Erfahrungsbericht zu einem Rollstuhl auf Segwaybasis: Der Apache

Von Michael Speicher

Michael Speicher - Gullfoss, Island
Michael Speicher - Gullfoss, Island

Der Weg ist mein Ziel, so wie wir Polios nun mal sind, immer aktiv und meistens  auf Achse. Nicht verschweigen möchte ich allerdings auch meine depressive Phase auf der Couch.
Durch meine Polio und die im Jahre 2007 festgestellte Post-Polio habe ich einen schon mehrfach in den Polionachrichten beschriebenen Lebensweg hinter und auch noch vor mir.
Im Jahre 2012 habe ich mich dann entschlossen bei unseren Urlauben einen Leihrollstuhl zu benutzen. Wandern in Südtirol, Stadtbesuche in Meran und Bozen, alles wurde wieder möglich. Seit meiner letzten Reha im Jahre 2013 habe ich einen eigenen Rolli, der auch im Beruf mein Begleiter wurde. Als wir im Juli 2013 mit dem Wohnmobil Island bereisten, habe ich dank einer guter Vorbereitung mit dem Rolli traumhafte Orte erreicht und gesehen, aber ich habe auch die Grenzen meines Rollis erfahren. Es entstand ein neuer Traum / Wunsch:
Ein „Rolli“ für das Gelände muss her.

Auf der Rehacare 2013 habe ich mir 4 neue Gelände-Mobile angesehen und 3 Modelle Probe gefahren. Toll, super, diese Gefährte gehen über Stock und Stein. Alle Modelle waren auf dem Segway PT i2 aufgebaut. Anfang Oktober habe ich mich dann für ein Wochenende zu einer kostenlosen Probefahrt bei der Firma Myfrankie in Kirchheim-Teck angemeldet. 

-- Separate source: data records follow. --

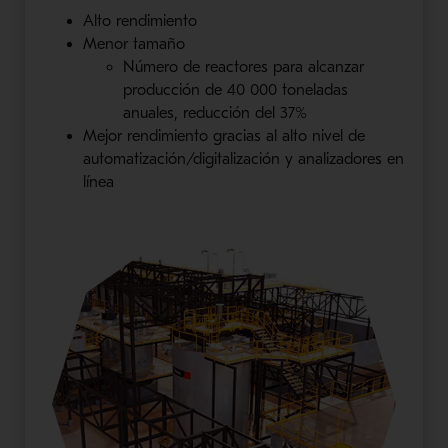
Alto rendimiento
Menor tamaño
Número de reactores para alcanzar
producción de 40 000 toneladas
anuales, reducción del 37%
Mejor rendimiento gracias al alto nivel de
automatización/digitalización y analizadores en
línea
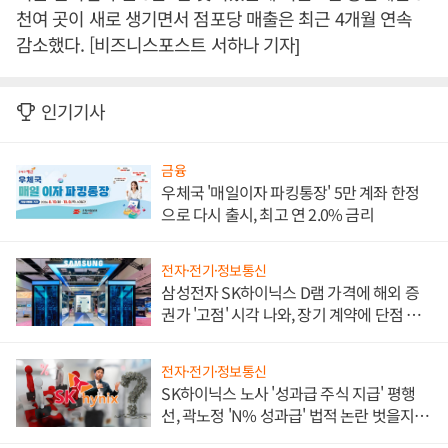
천여 곳이 새로 생기면서 점포당 매출은 최근 4개월 연속
감소했다. [비즈니스포스트 서하나 기자]
인기기사
금융
우체국 '매일이자 파킹통장' 5만 계좌 한정
으로 다시 출시, 최고 연 2.0% 금리
전자·전기·정보통신
삼성전자 SK하이닉스 D램 가격에 해외 증
권가 '고점' 시각 나와, 장기 계약에 단점 부
각
전자·전기·정보통신
SK하이닉스 노사 '성과급 주식 지급' 평행
선, 곽노정 'N% 성과급' 법적 논란 벗을지 주
목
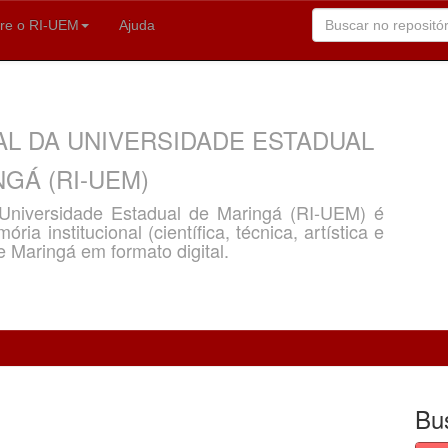
re o RI-UEM
Ajuda
AL DA UNIVERSIDADE ESTADUAL
GÁ (RI-UEM)
a Universidade Estadual de Maringá (RI-UEM) é
ria institucional (científica, técnica, artística e
e Maringá em formato digital.
Bu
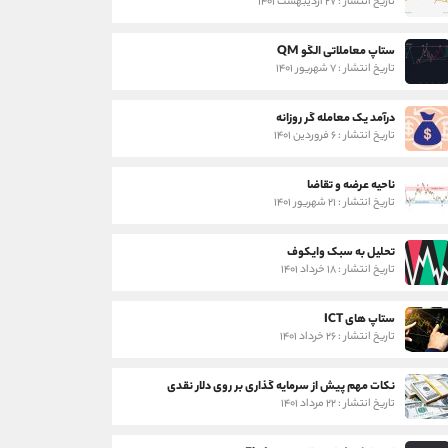
تاریخ انتشار : ۲۷ اردیبهشت ۱۴۰۱
ستاپ معاملاتی الگو QM
تاریخ انتشار : ۷ شهریور ۱۴۰۱
درآمد یک معامله گر روزانه
تاریخ انتشار : ۶ فروردین ۱۴۰۱
ناحیه عرضه و تقاضا
تاریخ انتشار : ۲۱ شهریور ۱۴۰۱
تحلیل به سبک وایکوف
تاریخ انتشار : ۱۸ خرداد ۱۴۰۱
ستاپ های ICT
تاریخ انتشار : ۲۶ خرداد ۱۴۰۱
نکات مهم پیش از سرمایه گذاری بر روی دلار نقدی
تاریخ انتشار : ۲۲ مرداد ۱۴۰۱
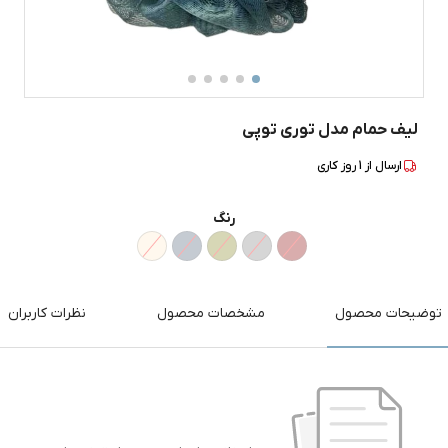
لیف حمام مدل توری توپی
ارسال از
1
روز کاری
رنگ
توضیحات محصول
مشخصات محصول
نظرات کاربران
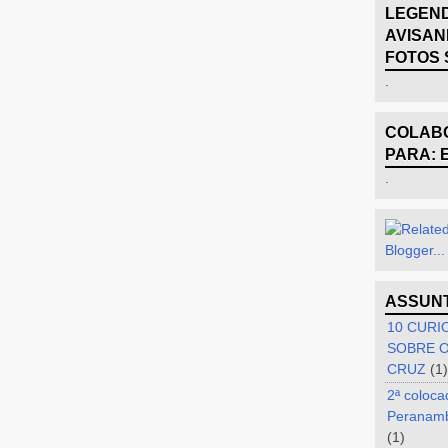
LEGEND
AVISAN
FOTOS 
.
COLABO
PARA: 
.
ASSUN
10 CURI
SOBRE O
CRUZ
(1)
2ª coloca
Peranam
(1)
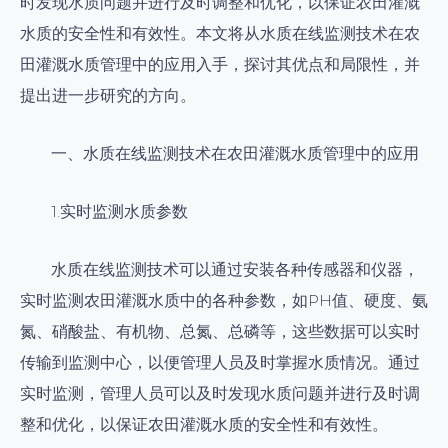
时发现水质问题并进行及时调整和优化，以保证农田灌溉
水质的安全性和有效性。本文将从水质在线监测技术在农
田灌溉水质管理中的应用入手，探讨其优点和局限性，并
提出进一步研究的方向。
一、水质在线监测技术在农田灌溉水质管理中的应用
1.实时监测水质参数
水质在线监测技术可以通过安装各种传感器和仪器，
实时监测农田灌溉水质中的各种参数，如PH值、硬度、氨
氮、硝酸盐、有机物、总氮、总磷等，这些数据可以实时
传输到监测中心，以便管理人员及时掌握水质情况。通过
实时监测，管理人员可以及时发现水质问题并进行及时调
整和优化，以保证农田灌溉水质的安全性和有效性。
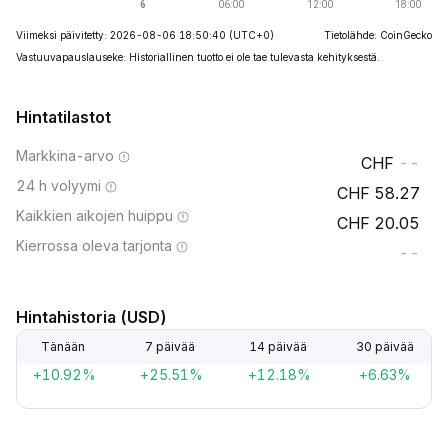
Viimeksi päivitetty: 2026-08-06 18:50:40
(UTC+0)
Tietolähde: CoinGecko
Vastuuvapauslauseke: Historiallinen tuotto ei ole tae tulevasta kehityksestä.
Hintatilastot
Markkina-arvo
--
24 h volyymi
58.27
Kaikkien aikojen huippu
20.05
Kierrossa oleva tarjonta
--
Hintahistoria (USD)
Tänään
7 päivää
14 päivää
30 päivää
+10.92%
+25.51%
+12.18%
+6.63%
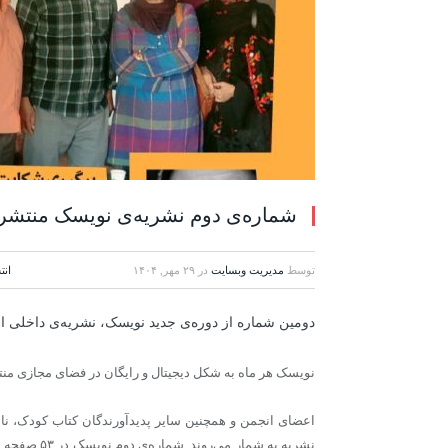
شماره‌ی دوم نشریه‌ی نویسک منتشر
توسط
مدیریت وبسایت
در
۲۹ مهر, ۱۴۰۴
انت
دومین شماره از دوره‌ی جدید نویسک، نشریه‌ی داخلی ا
نویسک هر ماه به شکل دیجیتال و رایگان در فضای مجازی منت
اعضای انجمن و همچنین سایر پدیدآورندگان کتاب کودک، نا
نشریه به شما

Oliver Fleiner und Michael Speicher bei der Einweisung des Sitzsegway
Oliver Fleiner und Michael Speicher bei der Einweisung des Sitzsegway

Innerhalb von zwei Stunden kam bei der Probefahrt und Einweisung durch Oliver Fleiner, vom Verein behindert-barrierefrei e.V., keine Langeweile auf. Oliver zeigte mir ausführlich, was alles mit dem Apache möglich ist. Diese neue, positive Erfahrung ließ den Adrenalinspiegel wieder in mir steigen, denn schon lange konnte ich mein Motorrad und das Kanu nicht mehr fahren.  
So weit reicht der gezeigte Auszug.